Antônio Maria: o amigo Vinicius de Moraes (final)
“Pensávamos que as ruas do Recife noturno fossem nossas”.
Antônio Maria, Vento vadio, pg. 65.
Um, poeta e diplomata. O outro, cronista e compositor. Um, carioca amadurecido na arte da diplomacia em Los Angeles. O outro, pernambucano florescido nos mares que vão da Urca ao Leblon. Vinicius e Antônio. Moraes e Maria. Deveria existir alguma química, fosse das academias ou dos terreiros de orixás, para mantê-los conosco.
O poeta, alinhado ao bem da vida, aninhou-se na música. O cronista, andarilho nas escaramuças noturnas, inscreveu-se no silêncio prematuro dos inconformados. Assim foi. Assim é. Ambos lidos, ouvidos, admirados. Fieis ao uisquinho diário. Cada um no planeta em que reinaram com suas cortes trançadas no algodão dos afetos.
Mas, se cada um é personagem único, na afeição de todos, melhor é quando um fala pelo outro. Ou quando um diz sobre o outro. Com o substantivo insubstituível da amizade.

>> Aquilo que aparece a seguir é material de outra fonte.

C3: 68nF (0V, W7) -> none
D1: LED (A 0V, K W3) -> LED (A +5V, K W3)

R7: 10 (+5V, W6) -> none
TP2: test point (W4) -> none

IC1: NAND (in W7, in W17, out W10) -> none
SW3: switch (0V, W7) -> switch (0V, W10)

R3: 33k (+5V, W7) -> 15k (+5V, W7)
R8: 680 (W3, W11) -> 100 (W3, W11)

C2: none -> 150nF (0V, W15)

Como na crônica de 21.10.1953. Em que Maria abraça Vinicius com as letras de fraterna estima. Aí vão ecos do abraço:
“Dizem que sua presença descansa os outros. Lamenta não ter se formado em medicina. Sabe de todos os remédios para todas as doenças. Pode-se contar-lhe o fato mais escabroso e se lhe fazer a confissão do pior crime, dirá sempre que não tem a menor importância. Adora mulher. E, convivendo mais de meia hora com uma delas, nenhuma terá coragem de lhe dizer não se o poeta pedir alguma coisa.”

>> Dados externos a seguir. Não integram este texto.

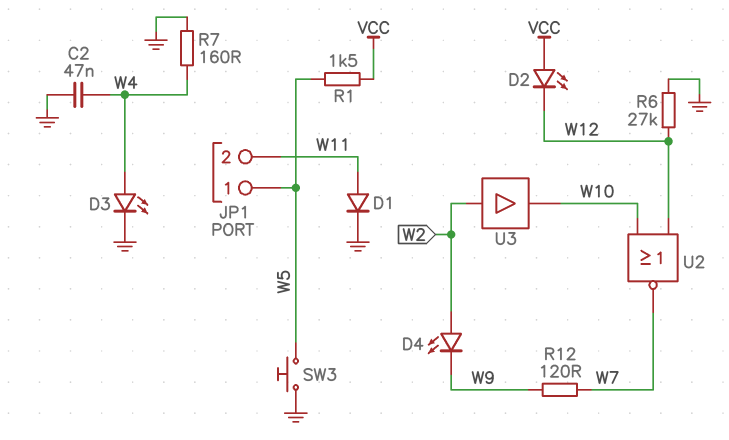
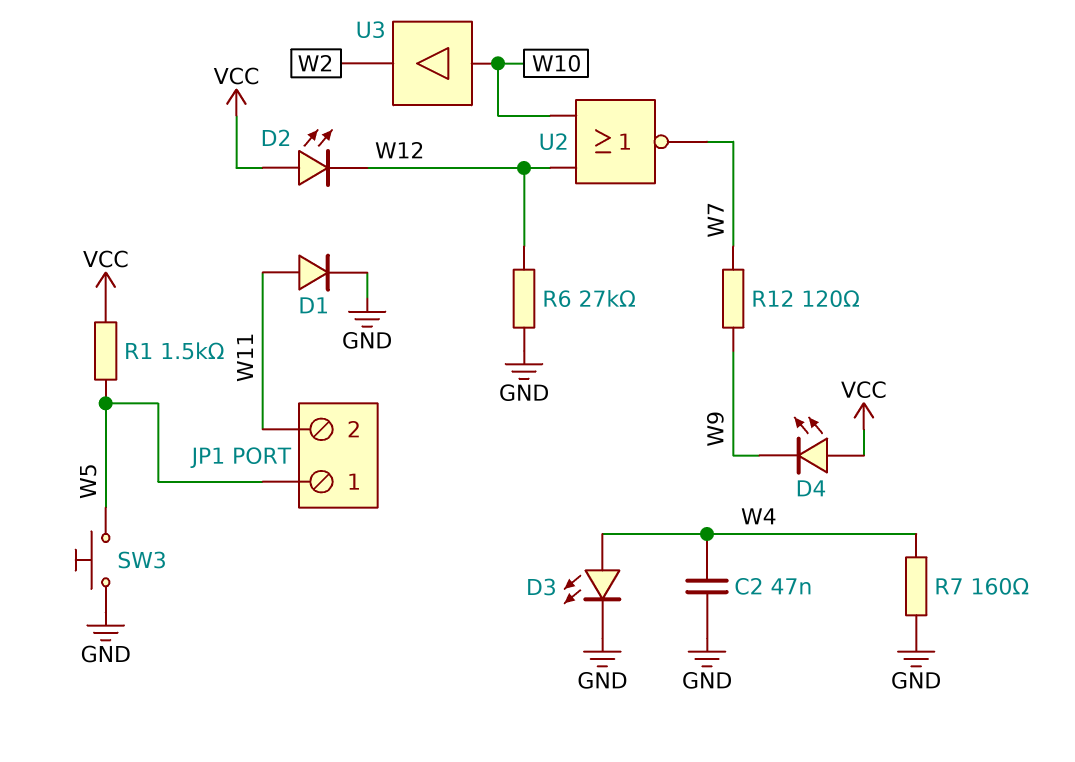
D4: LED (A W2, K W9) -> LED (A VCC, K W9)
U3: buffer (in W2, out W10) -> buffer (in W10, out W2)

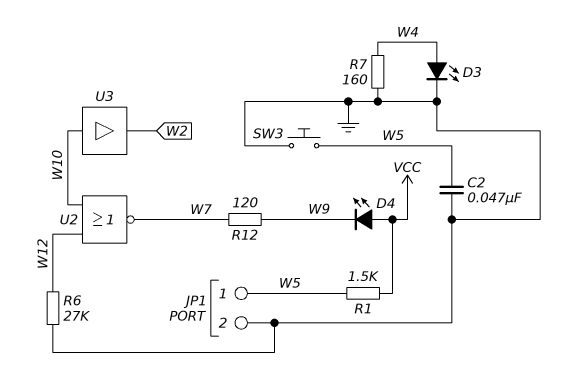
C2: 47nF (GND, W4) -> 47nF (GND, W5)
D1: diode (A W11, K GND) -> none
D2: LED (A VCC, K W12) -> none
JP1 pin 2: W11 -> GND

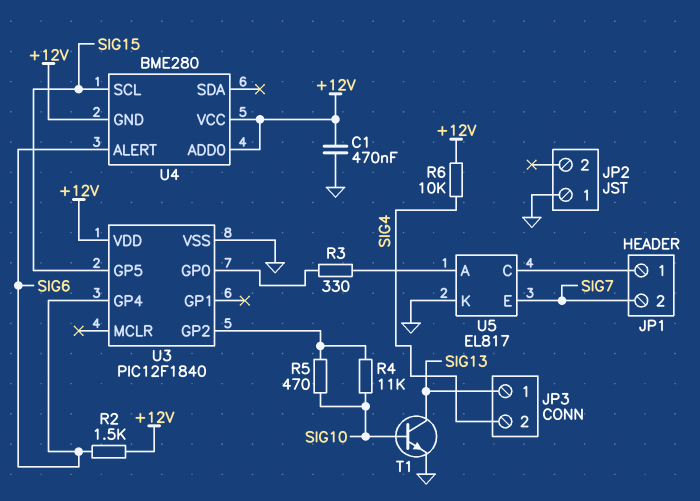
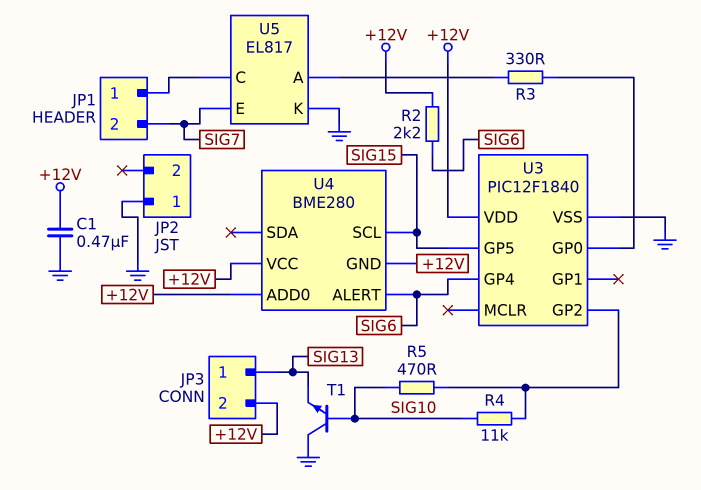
JP3 pin 2: SIG4 -> +12V
R2: 1.5k (+12V, SIG6) -> 2.2k (+12V, SIG6)
R6: 10k (+12V, SIG4) -> none
T1: NPN (B SIG10, C SIG13, E GND) -> NPN (B SIG10, C GND, E SIG13)

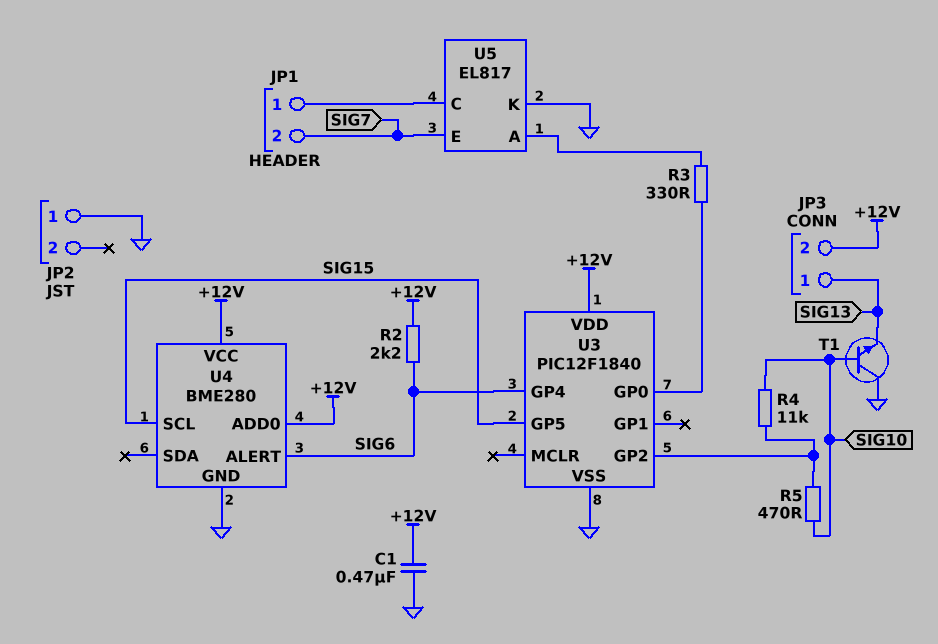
U4 pin GND: +12V -> GND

Mas, segundo Maria, o poeta e diplomata, Vinicius de Moraes, não gostava apenas de mulher. Ele era universal na estima que dedicava a todo ser humano. Sem distinção de gênero. Como escreveu, Maria:
“A pessoa-homem de quem ele mais gosta e a quem mais admira é Jayme Ovalle. Tratando-se de uma organização intensamente humana, é capaz de todas as fraquezas, de todos os erros, desde que seja mantida, em forma de lealdade, a grande e íntima solidariedade que dedica ao próximo. Quando está sério e assobiando (garante o Braga) alguma coisa deverá acontecer daí a pouco em relação ao estado civil, seu e dos outros.”
E Maria prossegue:
“É levemente gago, gaguejando com certo encanto nas três línguas que fala corretamente. Não usa relógio e, mesmo assim, haja o que houver, é incapaz de perguntar que horas são. Tomado de amor, é capaz de fazer confissões poderosas como esta: ‘Amo-te, enfim, com grande liberdade, dentro da eternidade e a cada instante. (...).
Hoje, 21 de outubro de 1953, depois de pagar todas as dívidas, seguirá de Augustus para Paris, deixando 32 saudades e 32 pares de lágrimas no cais do Rio de Janeiro”.